▶ [PROVIDED RECORDS]:
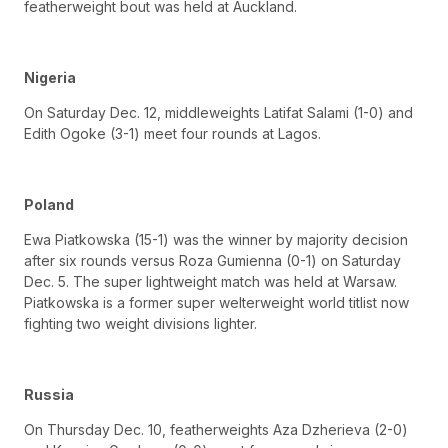
featherweight bout was held at Auckland.
Nigeria
On Saturday Dec. 12, middleweights Latifat Salami (1-0) and
Edith Ogoke (3-1) meet four rounds at Lagos.
Poland
Ewa Piatkowska (15-1) was the winner by majority decision
after six rounds versus Roza Gumienna (0-1) on Saturday
Dec. 5. The super lightweight match was held at Warsaw.
Piatkowska is a former super welterweight world titlist now
fighting two weight divisions lighter.
Russia
On Thursday Dec. 10, featherweights Aza Dzherieva (2-0)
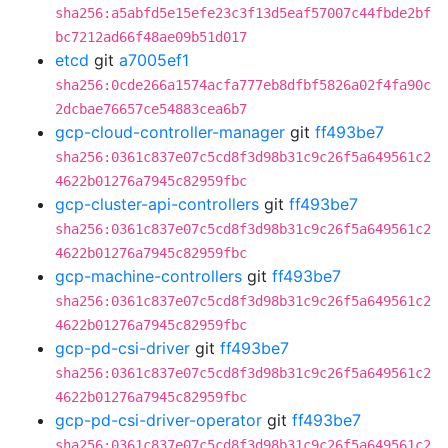
sha256:a5abfd5e15efe23c3f13d5eaf57007c44fbde2bf
bc7212ad66f48ae09b51d017
etcd
git
a7005ef1
sha256:0cde266a1574acfa777eb8dfbf5826a02f4fa90c
2dcbae76657ce54883cea6b7
gcp-cloud-controller-manager
git
ff493be7
sha256:0361c837e07c5cd8f3d98b31c9c26f5a649561c2
4622b01276a7945c82959fbc
gcp-cluster-api-controllers
git
ff493be7
sha256:0361c837e07c5cd8f3d98b31c9c26f5a649561c2
4622b01276a7945c82959fbc
gcp-machine-controllers
git
ff493be7
sha256:0361c837e07c5cd8f3d98b31c9c26f5a649561c2
4622b01276a7945c82959fbc
gcp-pd-csi-driver
git
ff493be7
sha256:0361c837e07c5cd8f3d98b31c9c26f5a649561c2
4622b01276a7945c82959fbc
gcp-pd-csi-driver-operator
git
ff493be7
sha256:0361c837e07c5cd8f3d98b31c9c26f5a649561c2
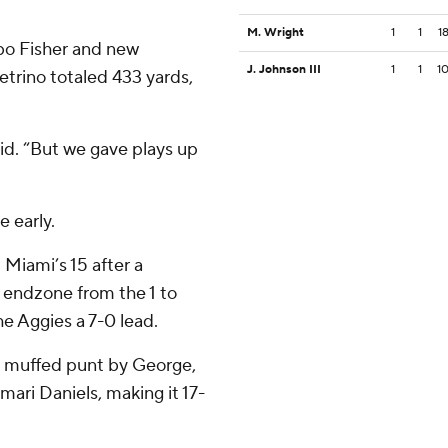
M. Wright
1
1
1
bo Fisher and new
J. Johnson III
1
1
1
etrino totaled 433 yards,
aid. “But we gave plays up
 early.
 Miami’s 15 after a
 endzone from the 1 to
he Aggies a 7-0 lead.
a muffed punt by George,
ari Daniels, making it 17-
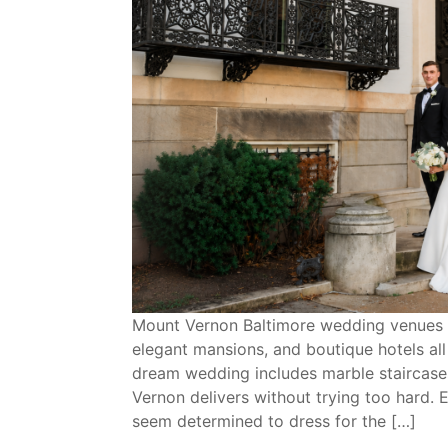
Mount Vernon Baltimore wedding venues are
elegant mansions, and boutique hotels al
dream wedding includes marble staircases
Vernon delivers without trying too hard. 
seem determined to dress for the […]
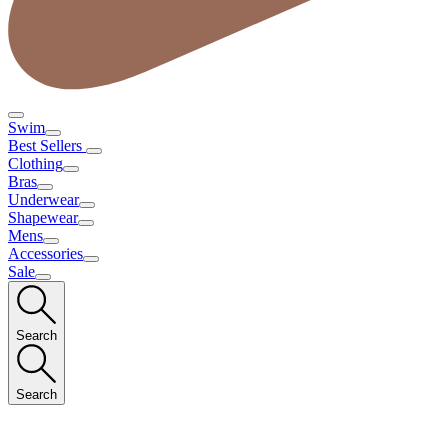
Swim
Best Sellers
Clothing
Bras
Underwear
Shapewear
Mens
Accessories
Sale
Search
Search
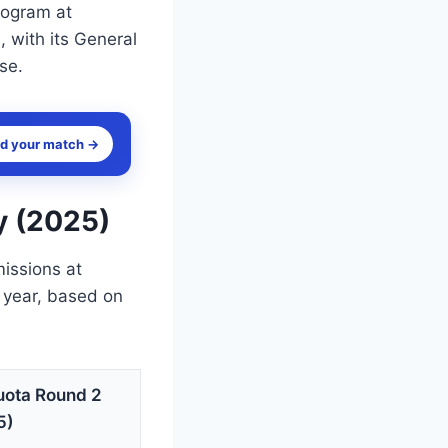
rogram at
 with its General
se.
nd your match →
y (2025)
missions at
 year, based on
uota Round 2
5)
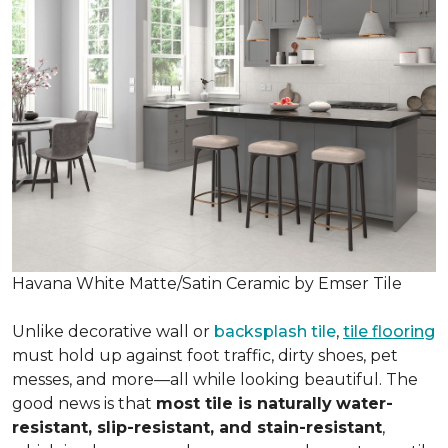
Havana White Matte/Satin Ceramic by Emser Tile
Unlike decorative wall or
backsplash tile
,
tile flooring
must hold up against foot traffic, dirty shoes, pet
messes, and more—all while looking beautiful. The
good news is that
most tile is naturally
water-
resistant, slip-resistant, and stain-resistant
,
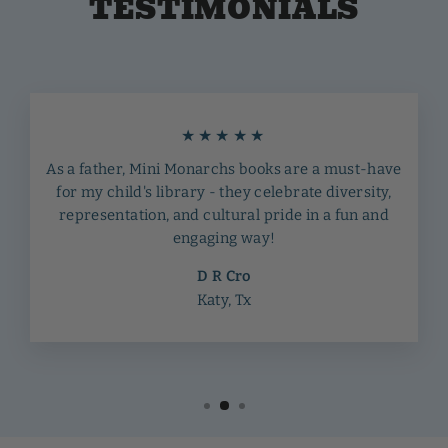
TESTIMONIALS
★★★★★
As a father, Mini Monarchs books are a must-have
for my child's library - they celebrate diversity,
representation, and cultural pride in a fun and
engaging way!
D R Cro
Katy, Tx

▶ [WHAT THIS TASK INVOLVES]: Extract all lines from the data in which "must" is found.

▶ [TASK RESPONSE]:
must hold up against foot traffic, dirty shoes, pet
As a father, Mini Monarchs books are a must-have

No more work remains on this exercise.